By filtering the log to look at errors (and other logged events above)
one can determine the error frequency and quickly identify the initial failure
that might have resulted in a cascade of additional errors.
WARN
----
A _warning_ is triggered by anything that can potentially cause
application oddities, but from which the system recovers automatically.
Examples of events which lead to warnings:
- switching from a primary to backup server
- retrying an operation
- missing secondary data
- things running inefficiently
(in particular slow queries and bad system settings)
Certain warnings are logged at startup time only, such as startup option
values which lie outside the recommended range.

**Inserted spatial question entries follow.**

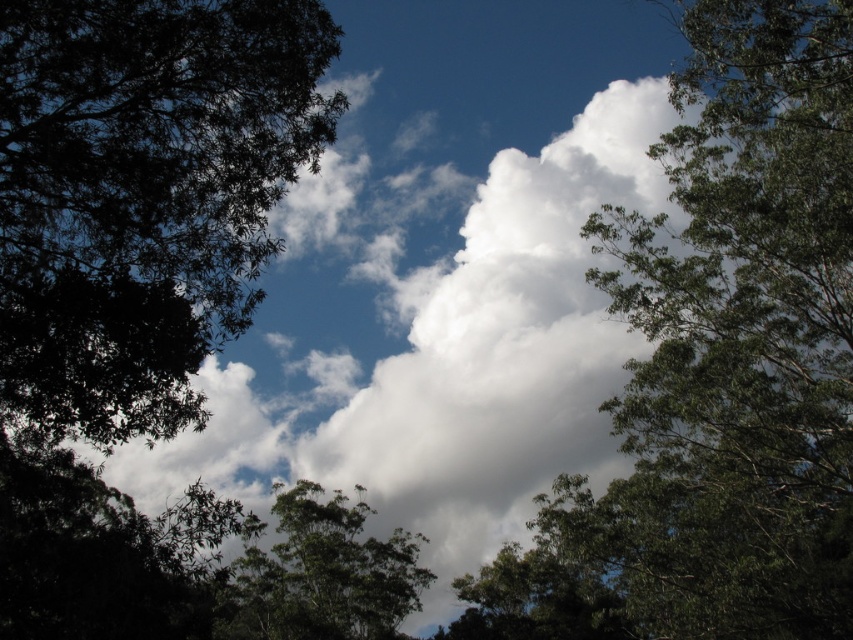
Question: Is green leafy tree at upper right to the right of green leafy tree at left from the viewer's perspective?

Choices:
 (A) no
 (B) yes

Answer: (B)

Question: Which point is farther to the camera?

Choices:
 (A) green leafy tree at center
 (B) green leafy tree at upper right
 (C) green leafy tree at left

Answer: (A)

Question: Which point is farther from the camera taking this photo?

Choices:
 (A) (84, 44)
 (B) (259, 600)
 (C) (735, 228)

Answer: (B)

Question: Can you confirm if green leafy tree at left is smaller than green leafy tree at center?

Choices:
 (A) yes
 (B) no

Answer: (A)

Question: Which of the following is the closest to the observer?

Choices:
 (A) green leafy tree at left
 (B) green leafy tree at upper right

Answer: (A)

Question: Does green leafy tree at upper right have a smaller size compared to green leafy tree at left?

Choices:
 (A) no
 (B) yes

Answer: (A)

These _might_ be problems, or might not. For example, expected transient
environmental conditions such as short loss of network or database
connectivity are logged as warnings, not errors. Viewing a log filtered
to show only warnings and errors may give quick insight into early
hints at the root cause of subsequent errors.
**Recommendation**:
Can mostly be ignored but can give hints for inefficiencies or
future problems.
INFO
----
_Info_ messages are generally useful information to log to better
understand what state the system is in. One will usually want to
have info messages available but does usually not care about them
under normal circumstances.
Informative messages are logged in events like:
- successful initialization
- services starting or stopping
- successful completion of significant transactions
- configuration assumptions
Viewing log entries of severity _info_ and above should give a quick overview
of major state changes in the process providing top-level context for
understanding any warnings or errors that also occur. Logging info level
messages and above will usually not spam anything beyond good readability.
**Recommendation**:
Usually good to have, but one does not have to look at _info_ level messages
under normal circumstances.
DEBUG
-----
Information which is helpful to ArangoDB developers as well as to other
people like system administrators to diagnose an application or service
is logged as _debug_ message.
Debug messages make software much more maintainable but require some
diligence because the value of individual debug statements may change
over time as programs evolve. The best way to achieve this is by getting
the development team in the habit of regularly reviewing logs as a standard
part of troubleshooting reported issues. We encourage our teams to
prune out messages that no longer provide useful context and to add
messages where needed to understand the context of subsequent messages.
**Recommendation**:
_Debug_ level messages are usually switched off, but one can switch them on
to investigate problems.
TRACE
-----
_Trace_ messages produce a lot of output and are usually only needed by
ArangoDB developers to debug problems in the source code.
**Recommendation**:
_Trace_ level logging should generally stay disabled.